Hi,

> On 24 Aug 2019, at 1:55 pm, Gerben Wierda <[email protected]> wrote:
> 
> Thanks.
> 
>> On 24 Aug 2019, at 12:40, Chris Jones <[email protected] 
>> <mailto:[email protected]>> wrote:
>> 
>> I recommend changing [the setup] so the primary macports repo is called 
>> origin, and you call your fork something. Things tend to work more smoothly 
>> this way.
> 
> OK. So how do I rename these? Or how should I have created them in the first 
> place? I can of course throw everything away and start anew. At this point, I 
> need to find out how to get back to a working situation.

You can rename remotes. See

git remote —help


> 
>> If you have unstated changes, you have to stash them before rebasing.
> 
> ’stash’ is just ‘move them out of the way’ or is it something git?

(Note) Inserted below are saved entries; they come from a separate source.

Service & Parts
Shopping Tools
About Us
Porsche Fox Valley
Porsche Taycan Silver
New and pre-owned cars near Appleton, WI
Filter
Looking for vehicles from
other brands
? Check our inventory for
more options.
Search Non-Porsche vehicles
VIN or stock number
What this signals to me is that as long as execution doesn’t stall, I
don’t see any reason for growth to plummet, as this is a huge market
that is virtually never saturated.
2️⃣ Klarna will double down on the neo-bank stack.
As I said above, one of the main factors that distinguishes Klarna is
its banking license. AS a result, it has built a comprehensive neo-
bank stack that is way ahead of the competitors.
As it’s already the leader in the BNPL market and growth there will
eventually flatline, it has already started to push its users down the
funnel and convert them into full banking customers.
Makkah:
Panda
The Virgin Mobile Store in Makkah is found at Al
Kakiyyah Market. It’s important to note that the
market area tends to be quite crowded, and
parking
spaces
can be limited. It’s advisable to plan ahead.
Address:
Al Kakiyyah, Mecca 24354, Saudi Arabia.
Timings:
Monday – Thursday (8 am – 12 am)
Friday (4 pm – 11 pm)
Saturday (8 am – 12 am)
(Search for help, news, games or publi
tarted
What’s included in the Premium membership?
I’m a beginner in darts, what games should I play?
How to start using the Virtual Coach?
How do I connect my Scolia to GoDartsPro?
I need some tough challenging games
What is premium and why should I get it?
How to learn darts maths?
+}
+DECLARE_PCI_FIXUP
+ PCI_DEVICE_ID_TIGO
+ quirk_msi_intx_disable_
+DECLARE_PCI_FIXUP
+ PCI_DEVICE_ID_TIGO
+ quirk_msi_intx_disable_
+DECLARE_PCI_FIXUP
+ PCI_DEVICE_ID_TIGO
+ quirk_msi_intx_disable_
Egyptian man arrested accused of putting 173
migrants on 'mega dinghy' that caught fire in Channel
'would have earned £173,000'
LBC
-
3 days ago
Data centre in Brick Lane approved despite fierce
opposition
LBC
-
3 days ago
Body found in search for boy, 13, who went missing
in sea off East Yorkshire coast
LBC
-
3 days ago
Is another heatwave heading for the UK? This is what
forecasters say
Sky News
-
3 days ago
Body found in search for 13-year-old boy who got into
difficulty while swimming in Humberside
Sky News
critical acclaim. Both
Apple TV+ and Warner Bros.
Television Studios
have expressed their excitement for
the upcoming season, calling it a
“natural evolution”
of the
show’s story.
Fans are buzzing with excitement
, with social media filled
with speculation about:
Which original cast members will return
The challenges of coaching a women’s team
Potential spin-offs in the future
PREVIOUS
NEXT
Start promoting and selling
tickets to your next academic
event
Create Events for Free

its way more than just moving them out the way.  Mote like a temporary commit. 
again, see

git stash —help

cheers Chris

> 
>> That is why I suggested to use 
>> 
>> sudo port sync
>> 
>> as it handles all this for you. Under the hood it does
>> 
>> git pull —rebase —autostash origin master
>> 
>> assuming origin is the primary MacPorts repo.
> 
> Aha.
> 
> I have of course two repos:
> 
> /opt/local/var/macports/sources/rsync.macports.org/macports/release/tarballs/ports
>  <http://rsync.macports.org/macports/release/tarballs/ports>
> ~/MacPortsDev/macports-ports
> 
> And my sources.conf says:
> 
> file:///Users/sysbh/MacPortsDev/macports-ports 
> <file:///Users/sysbh/MacPortsDev/macports-ports>
> rsync://rsync.macports.org/macports/release/tarballs/ports.tar 
> <rsync://rsync.macports.org/macports/release/tarballs/ports.tar> [default]
> 
> So that ~/MacPortsDev/macports-ports is the tree used for the port install 
> etc. commands
> 
>> B.t.w. Its very much bad practise to make new commits directly to the master 
>> branch of your own fork. You should keep your master clean and only pull 
>> into it from the primary macports master, using the commands I just sent 
>> around.
> 
> Yeah, I understand. It was the current status though.
> 
> I have been trying to follow instructions but I am trying to prevent to have 
> to become a git expert (there is insufficient time for that available, such 
> as studying a whole git book). Just knowing some basic recipes for 
> actions/steps lets me concentrate on the actual stuff I want to do that is 
> potentially contributing to ports.